BEGIN SUPPLIED DATA

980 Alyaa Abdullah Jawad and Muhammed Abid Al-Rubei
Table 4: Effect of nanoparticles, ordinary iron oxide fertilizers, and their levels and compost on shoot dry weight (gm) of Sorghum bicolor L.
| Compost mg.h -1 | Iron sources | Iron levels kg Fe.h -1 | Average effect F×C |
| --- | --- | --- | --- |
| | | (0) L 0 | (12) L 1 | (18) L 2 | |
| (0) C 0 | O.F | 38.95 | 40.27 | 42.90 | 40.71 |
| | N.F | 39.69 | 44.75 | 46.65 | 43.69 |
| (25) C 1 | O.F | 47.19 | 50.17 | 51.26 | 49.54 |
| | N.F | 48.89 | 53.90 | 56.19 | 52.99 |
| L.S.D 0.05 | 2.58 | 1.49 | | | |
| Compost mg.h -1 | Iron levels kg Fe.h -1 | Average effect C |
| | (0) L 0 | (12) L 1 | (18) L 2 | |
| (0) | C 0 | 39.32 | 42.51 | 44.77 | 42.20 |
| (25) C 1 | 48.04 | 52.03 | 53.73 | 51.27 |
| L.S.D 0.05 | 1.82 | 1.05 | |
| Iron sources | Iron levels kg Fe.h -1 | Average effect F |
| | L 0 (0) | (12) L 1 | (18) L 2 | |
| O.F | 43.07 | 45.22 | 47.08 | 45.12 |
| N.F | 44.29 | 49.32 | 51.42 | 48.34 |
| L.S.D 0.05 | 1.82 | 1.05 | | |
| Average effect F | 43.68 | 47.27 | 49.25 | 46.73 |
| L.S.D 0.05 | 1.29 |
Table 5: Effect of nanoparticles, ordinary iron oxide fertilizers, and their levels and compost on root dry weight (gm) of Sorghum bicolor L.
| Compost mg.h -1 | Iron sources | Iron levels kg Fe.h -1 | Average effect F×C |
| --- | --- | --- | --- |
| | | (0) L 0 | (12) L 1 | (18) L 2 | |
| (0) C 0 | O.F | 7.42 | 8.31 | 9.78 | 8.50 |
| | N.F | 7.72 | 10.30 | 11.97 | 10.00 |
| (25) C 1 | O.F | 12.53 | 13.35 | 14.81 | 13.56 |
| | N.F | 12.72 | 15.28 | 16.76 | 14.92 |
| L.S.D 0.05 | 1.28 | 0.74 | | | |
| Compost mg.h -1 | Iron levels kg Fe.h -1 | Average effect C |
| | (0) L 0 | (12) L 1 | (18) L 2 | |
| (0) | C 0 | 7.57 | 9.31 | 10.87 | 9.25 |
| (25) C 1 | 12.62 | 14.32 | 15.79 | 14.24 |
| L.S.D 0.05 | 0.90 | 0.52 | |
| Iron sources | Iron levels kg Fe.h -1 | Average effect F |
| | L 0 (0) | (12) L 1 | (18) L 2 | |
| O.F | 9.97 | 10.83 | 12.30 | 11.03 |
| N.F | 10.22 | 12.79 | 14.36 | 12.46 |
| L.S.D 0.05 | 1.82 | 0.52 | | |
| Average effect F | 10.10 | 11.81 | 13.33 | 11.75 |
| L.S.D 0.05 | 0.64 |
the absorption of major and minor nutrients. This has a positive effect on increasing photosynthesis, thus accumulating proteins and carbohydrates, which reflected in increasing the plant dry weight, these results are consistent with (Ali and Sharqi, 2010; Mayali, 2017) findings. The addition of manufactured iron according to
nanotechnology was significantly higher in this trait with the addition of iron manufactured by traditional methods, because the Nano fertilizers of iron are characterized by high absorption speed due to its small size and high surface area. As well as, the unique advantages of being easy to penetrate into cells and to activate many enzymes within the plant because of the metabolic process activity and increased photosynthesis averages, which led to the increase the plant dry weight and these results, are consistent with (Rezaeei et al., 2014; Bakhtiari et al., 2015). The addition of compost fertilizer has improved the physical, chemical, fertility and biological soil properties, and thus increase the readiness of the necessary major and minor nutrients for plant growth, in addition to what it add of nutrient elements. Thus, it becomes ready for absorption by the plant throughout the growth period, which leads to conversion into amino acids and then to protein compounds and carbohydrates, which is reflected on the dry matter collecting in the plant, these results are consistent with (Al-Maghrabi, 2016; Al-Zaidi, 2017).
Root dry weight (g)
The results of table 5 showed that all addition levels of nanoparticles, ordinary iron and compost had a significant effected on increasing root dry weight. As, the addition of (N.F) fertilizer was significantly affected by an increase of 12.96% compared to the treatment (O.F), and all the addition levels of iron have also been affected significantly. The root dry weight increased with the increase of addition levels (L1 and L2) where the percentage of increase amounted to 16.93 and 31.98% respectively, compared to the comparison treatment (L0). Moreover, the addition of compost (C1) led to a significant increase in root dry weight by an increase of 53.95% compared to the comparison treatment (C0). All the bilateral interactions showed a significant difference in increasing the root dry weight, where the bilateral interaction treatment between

END SUPPLIED DATA

Please set down the full listing above, word for word.

ANSWER:
980 Alyaa Abdullah Jawad and Muhammed Abid Al-Rubei
Table 4: Effect of nanoparticles, ordinary iron oxide fertilizers, and their levels and compost on shoot dry weight (gm) of Sorghum bicolor L.
| Compost mg.h -1 | Iron sources | Iron levels kg Fe.h -1 | Average effect F×C |
| --- | --- | --- | --- |
| | | (0) L 0 | (12) L 1 | (18) L 2 | |
| (0) C 0 | O.F | 38.95 | 40.27 | 42.90 | 40.71 |
| | N.F | 39.69 | 44.75 | 46.65 | 43.69 |
| (25) C 1 | O.F | 47.19 | 50.17 | 51.26 | 49.54 |
| | N.F | 48.89 | 53.90 | 56.19 | 52.99 |
| L.S.D 0.05 | 2.58 | 1.49 | | | |
| Compost mg.h -1 | Iron levels kg Fe.h -1 | Average effect C |
| | (0) L 0 | (12) L 1 | (18) L 2 | |
| (0) | C 0 | 39.32 | 42.51 | 44.77 | 42.20 |
| (25) C 1 | 48.04 | 52.03 | 53.73 | 51.27 |
| L.S.D 0.05 | 1.82 | 1.05 | |
| Iron sources | Iron levels kg Fe.h -1 | Average effect F |
| | L 0 (0) | (12) L 1 | (18) L 2 | |
| O.F | 43.07 | 45.22 | 47.08 | 45.12 |
| N.F | 44.29 | 49.32 | 51.42 | 48.34 |
| L.S.D 0.05 | 1.82 | 1.05 | | |
| Average effect F | 43.68 | 47.27 | 49.25 | 46.73 |
| L.S.D 0.05 | 1.29 |
Table 5: Effect of nanoparticles, ordinary iron oxide fertilizers, and their levels and compost on root dry weight (gm) of Sorghum bicolor L.
| Compost mg.h -1 | Iron sources | Iron levels kg Fe.h -1 | Average effect F×C |
| --- | --- | --- | --- |
| | | (0) L 0 | (12) L 1 | (18) L 2 | |
| (0) C 0 | O.F | 7.42 | 8.31 | 9.78 | 8.50 |
| | N.F | 7.72 | 10.30 | 11.97 | 10.00 |
| (25) C 1 | O.F | 12.53 | 13.35 | 14.81 | 13.56 |
| | N.F | 12.72 | 15.28 | 16.76 | 14.92 |
| L.S.D 0.05 | 1.28 | 0.74 | | | |
| Compost mg.h -1 | Iron levels kg Fe.h -1 | Average effect C |
| | (0) L 0 | (12) L 1 | (18) L 2 | |
| (0) | C 0 | 7.57 | 9.31 | 10.87 | 9.25 |
| (25) C 1 | 12.62 | 14.32 | 15.79 | 14.24 |
| L.S.D 0.05 | 0.90 | 0.52 | |
| Iron sources | Iron levels kg Fe.h -1 | Average effect F |
| | L 0 (0) | (12) L 1 | (18) L 2 | |
| O.F | 9.97 | 10.83 | 12.30 | 11.03 |
| N.F | 10.22 | 12.79 | 14.36 | 12.46 |
| L.S.D 0.05 | 1.82 | 0.52 | | |
| Average effect F | 10.10 | 11.81 | 13.33 | 11.75 |
| L.S.D 0.05 | 0.64 |
the absorption of major and minor nutrients. This has a positive effect on increasing photosynthesis, thus accumulating proteins and carbohydrates, which reflected in increasing the plant dry weight, these results are consistent with (Ali and Sharqi, 2010; Mayali, 2017) findings. The addition of manufactured iron according to
nanotechnology was significantly higher in this trait with the addition of iron manufactured by traditional methods, because the Nano fertilizers of iron are characterized by high absorption speed due to its small size and high surface area. As well as, the unique advantages of being easy to penetrate into cells and to activate many enzymes within the plant because of the metabolic process activity and increased photosynthesis averages, which led to the increase the plant dry weight and these results, are consistent with (Rezaeei et al., 2014; Bakhtiari et al., 2015). The addition of compost fertilizer has improved the physical, chemical, fertility and biological soil properties, and thus increase the readiness of the necessary major and minor nutrients for plant growth, in addition to what it add of nutrient elements. Thus, it becomes ready for absorption by the plant throughout the growth period, which leads to conversion into amino acids and then to protein compounds and carbohydrates, which is reflected on the dry matter collecting in the plant, these results are consistent with (Al-Maghrabi, 2016; Al-Zaidi, 2017).
Root dry weight (g)
The results of table 5 showed that all addition levels of nanoparticles, ordinary iron and compost had a significant effected on increasing root dry weight. As, the addition of (N.F) fertilizer was significantly affected by an increase of 12.96% compared to the treatment (O.F), and all the addition levels of iron have also been affected significantly. The root dry weight increased with the increase of addition levels (L1 and L2) where the percentage of increase amounted to 16.93 and 31.98% respectively, compared to the comparison treatment (L0). Moreover, the addition of compost (C1) led to a significant increase in root dry weight by an increase of 53.95% compared to the comparison treatment (C0). All the bilateral interactions showed a significant difference in increasing the root dry weight, where the bilateral interaction treatment between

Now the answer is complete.